Much has been said about the disappearance of roles. However, AI in marketing is poised to create new opportunities. Automations must be conceptualized, built, managed, and maintained, all within a robust framework of guardrails and guidelines. AI technology in marketing must be chosen, implemented, and maintained.
Dig deeper: AI Transformation: How to Prepare Your Marketing Team
How to react now and in the future
Examples of the response already exist in companies like Netflix, Nike and Amazon. Nike is currently using AI technology to analyze emotional intelligence and traits of specific audience segments to create compelling stories that deliver the best ROI. How do they do it?
Small teams collaborate to achieve specific outcomes with predefined metrics. Teams look for ways to consolidate or automate processes. Leaders look for ways to decentralize decision-making within well-defined policy parameters. Teams are tasked with acting on the insights provided by AI.
If you’re just starting out, look for ways to combine AI tools to automate workflows. Start thinking about how you can automate approval processes. Consider the impact on other processes, including ways to consolidate processes through the power of technology.
If you’re part of an advanced organization, start looking for additional ways to use your data and automations to create feedback loops that continuously optimize predefined outcomes. The goal is to align with other teams on common outcomes and program systems to optimize those outcomes.
As in any fast-moving market, stay flexible, embrace variability and preserve your options.

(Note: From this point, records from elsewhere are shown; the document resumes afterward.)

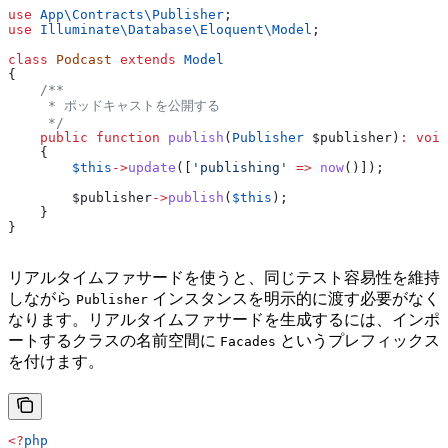
use
 App\Contracts\
Publisher
;
use
 Illuminate\Database\Eloquent\
Model
;
class
 Podcast
 extends
 Model
{
    /**
     * ポッドキャストを公開する
     */
    public
 function
 publish
(
Publisher
 $publisher
)
:
 void
    {
        $this
->
update
([
'publishing'
 =>
 now
()]);
        $publisher
->
publish
(
$this
);
    }
}
リアルタイムファサードを使うと、同じテスト容易性を維持
しながら
インスタンスを明示的に渡す必要がなく
Publisher
なります。リアルタイムファサードを生成するには、インポ
ートするクラスの名前空間に
というプレフィックス
Facades
を付けます。
<?
php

Dig deeper: How brands like Klarna and Mars are using AI in their marketing operations
AI and the Marketing Ecosystem: Transforming People, Processes and Roles
It’s easy to get distracted by the new way of creating content with AI and forget that marketing works in a system. Current marketing systems rely mostly on manual processes where one person passes the work to another.
In the age of AI marketing, these manual processes have the potential to wipe out the productivity gains achieved through AI. Marketers need to think about how marketing workflows run through the system for automation, similar to how the manufacturing industry is now automating many processes that were once done manually.
Marketers need to think about the fundamental way work gets done—including people, processes, and roles—to take advantage of the real-time decision-making and rapid execution that AI enables.